Yes or No on NoSQL?

The rise of non-relational database technologies has engaged a growing IT audience. In order to understand what’s gained when employing non-SQL approaches, we spoke with renowned database expert, David McGoveran, who has consulted on bleeding-edge distributed applications and database solutions since 1976 when he founded Alternative Technologies.


Q: How does NoSQL fit in the universe of database approaches?

David McGoveran: “NoSQL” means different things to different people. Early on, it was portrayed as “not SQL.” More recently, that’s been tempered somewhat and is considered “not only SQL.” The big picture that holds this community together is a rebellion against the RDBMS [relational database management system] solution providers. RDBMS solutions are often expensive to purchase and maintain. They have lots of features for which most developers will never see a use, a kind of commercial software code bloat. And there’s a difference between a pure programmer’s IT perspective (i.e., rapid solution delivery) versus the data modeler’s (i.e., long-term asset creation).

The NoSQL community can be seen as an outgrowth of the anti-relational movement that came about with object-oriented programming. They share lots of the same issues and concerns.

Q: Please explain one of those issues.

D.M.: One issue has to do with the level of data organization. An RDBMS contains facilities for managing data, whereas a database is just an organized collection of data or, more generally speaking, an arbitrary container for data called a data store. With a data store, you’re dealing with low-level physical access and implementation (e.g., a file system). A fair number of the NoSQL solutions are at the data-store level. Hadoop, for instance, is focused on the functionality necessary to distribute data of lots of types and offers high availability. File organization is not as important in Hadoop as is data distribution and access over a large number of nodes. The NoSQL community is concerned with being able to cheaply (e.g., with little up-front design effort) scale up to thousands of servers and nodes, perhaps geographically distributed, or thousands of control processors, often maintaining some partitioning or “sharding” of the data. Support for MapReduce algorithms is often considered essential, but its proper use can be tricky.

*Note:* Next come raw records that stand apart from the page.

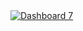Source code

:<div class='tableauPlaceholder' id='viz1733334196798' style='position: relative'><noscript><a href='#'><img alt='Dashboard 7 ' src='https:&#47;&#47;public.tableau.com&#47;static&#47;images&#47;Al&#47;AllZipcode&#47;Dashboard7&#47;1_rss.png' style='border: none' /></a></noscript><object class='tableauViz'  style='display:none;'><param name='host_url' value='https%3A%2F%2Fpublic.tableau.com%2F' /> <param name='embed_code_version' value='3' /> <param name='site_root' value='' /><param name='name' value='AllZipcode&#47;Dashboard7' /><param name='tabs' value='no' /><param name='toolbar' value='yes' /><param name='static_image' value='https:&#47;&#47;public.tableau.com&#47;static&#47;images&#47;Al&#47;AllZipcode&#47;Dashboard7&#47;1.png' /> <param name='animate_transition' value='yes' /><param name='display_static_image' value='yes' /><param name='display_spinner' value='yes' /><param name='display_overlay' value='yes' /><param name='display_count' value='yes' /><param name='language' value='en-US' /></object></div>          
<script type='text/javascript'>                  
  var divElement = document.getElementById('viz1733334196798');           
  var vizElement = divElement.getElementsByTagName('object')[0];              
  if ( divElement.offsetWidth > 800 ) { vizElement.style.width='1000px';vizElement.style.height='2227px';} else if ( divElement.offsetWidth > 500 ) { vizElement.style.width='1000px';vizElement.style.height='2227px';} else { vizElement.style.width='100%';vizElement.style.height='1777px';}                     var scriptElement = document.createElement('script');                
  scriptElement.src = 'https://public.tableau.com/javascripts/api/viz_v1.js';              
  vizElement.parentNode.insertBefore(scriptElement, vizElement);          
</script>

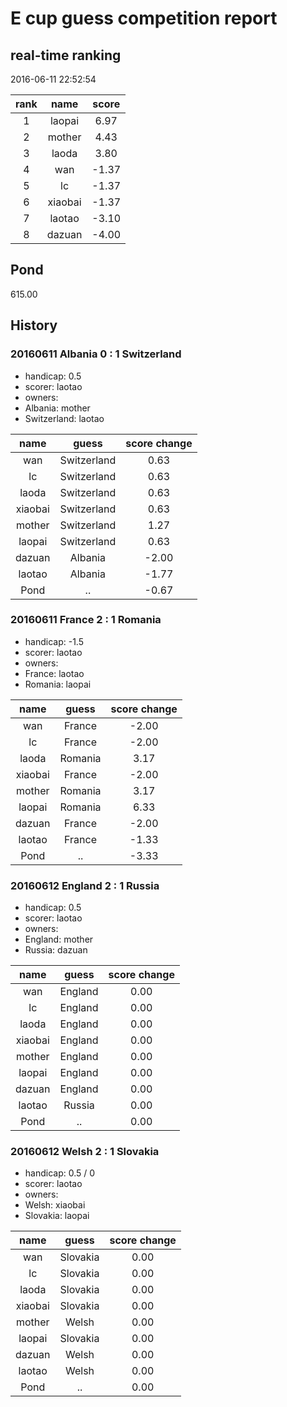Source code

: # E cup guess competition report
## real-time ranking
2016-06-11 22:52:54

|rank|name|score|
|:---:|:---:|:---:|
|1|laopai|6.97|
|2|mother|4.43|
|3|laoda|3.80|
|4|wan|-1.37|
|5|lc|-1.37|
|6|xiaobai|-1.37|
|7|laotao|-3.10|
|8|dazuan|-4.00|

## Pond
615.00

## History

### 20160611 Albania 0 : 1 Switzerland
- handicap: 0.5
- scorer: laotao
- owners:
 - Albania: mother
 - Switzerland: laotao


|name|guess|score change|
|:---:|:---:|:---:|
|wan|Switzerland|0.63|
|lc|Switzerland|0.63|
|laoda|Switzerland|0.63|
|xiaobai|Switzerland|0.63|
|mother|Switzerland|1.27|
|laopai|Switzerland|0.63|
|dazuan|Albania|-2.00|
|laotao|Albania|-1.77|
|Pond|..|-0.67|

### 20160611 France 2 : 1 Romania
- handicap: -1.5
- scorer: laotao
- owners:
 - France: laotao
 - Romania: laopai


|name|guess|score change|
|:---:|:---:|:---:|
|wan|France|-2.00|
|lc|France|-2.00|
|laoda|Romania|3.17|
|xiaobai|France|-2.00|
|mother|Romania|3.17|
|laopai|Romania|6.33|
|dazuan|France|-2.00|
|laotao|France|-1.33|
|Pond|..|-3.33|

### 20160612 England 2 : 1 Russia
- handicap: 0.5
- scorer: laotao
- owners:
 - England: mother
 - Russia: dazuan


|name|guess|score change|
|:---:|:---:|:---:|
|wan|England|0.00|
|lc|England|0.00|
|laoda|England|0.00|
|xiaobai|England|0.00|
|mother|England|0.00|
|laopai|England|0.00|
|dazuan|England|0.00|
|laotao|Russia|0.00|
|Pond|..|0.00|

### 20160612 Welsh 2 : 1 Slovakia
- handicap: 0.5 / 0
- scorer: laotao
- owners:
 - Welsh: xiaobai
 - Slovakia: laopai


|name|guess|score change|
|:---:|:---:|:---:|
|wan|Slovakia|0.00|
|lc|Slovakia|0.00|
|laoda|Slovakia|0.00|
|xiaobai|Slovakia|0.00|
|mother|Welsh|0.00|
|laopai|Slovakia|0.00|
|dazuan|Welsh|0.00|
|laotao|Welsh|0.00|
|Pond|..|0.00|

Q: Are all NoSQL solutions data stores?

D.M.: No. There are a variety of DBMS solutions in the NoSQL camp, but the one thing they won’t embrace is SQL, about which NoSQL is pretty rigid. NoSQL insists that “one size does not fit all,” meaning there’s no one approach to data management. Some DBMS solutions that would be classed as NoSQL allow programmers to access the data stored in a way that will best meet their application needs. Their physical organizations are application-specific. Among them are graph (linked) databases, text databases, columnar databases, stream-oriented databases, and key-value (aka associative) databases.

Q: From an application perspective, what kind of application should use NoSQL?

D.M.: Consider a NoSQL solution if your application involves collecting masses of data, and you can’t develop a data model for it, or if you can’t physically organize the data and develop a logical schema and metadata before you start to use it. Often the data is organized in non-uniform ways or for human consumption rather than computer processing. Eventual data copy consistency is often more important than insuring the data satisfies business rules and relationships. Social media is a good example. In such applications, you want to find data or mine relationships — consider Amazon, LinkedIn, Google, eBay, Netflix, etc. — in ways that are not traditional data-management problems.

Q: From an architectural perspective, what kind of application should use NoSQL?

D.M.: The best architecture for high availability and scalability depends heavily on product capabilities and intended use. If application objectives change too much over time, your implementation might break. It’s inherently brittle and requires upfront investment. For relatively stable IT environments, RDBMS solutions work great, because those products were designed to meet the needs of availability, scalability and reliability in such applications. But when you don’t have a lot of predictability about how the database is going to change and grow, the kinds of data, how many nodes you’re going to have, what types of nodes, nor how many processors you’ll need … all of a sudden, a relatively low-level simple solution that’s open-source and low-cost appears very attractive to a developer who is being hit over the head every morning for not having delivered a solution.

Q: How should an enterprise think about using NoSQL?

D.M.: I suggest considering a NoSQL solution if any of the following are true:

  • First, when discovery of relationships is more important than consistent processing and specific data results.
  • Second, if the data processing is meant to be inductive (e.g., suggestive) rather than deductive (i.e., precise).
  • Third, when the application is changing very fast, data complexity is great (variety or amount).
  • Fourth, if physical issues, like big data or a high degree of parallelism, are more crucial than data integrity. You must be willing to throw away data consistency in favor of performance and scalability.
  • Fifth, if you have a mission-critical one-off application for which a fixed data organization is ideal, in which case the costs and risks may be lower than licensing a vendor’s RDBMS or trying to force an open-source RDBMS to fit the need.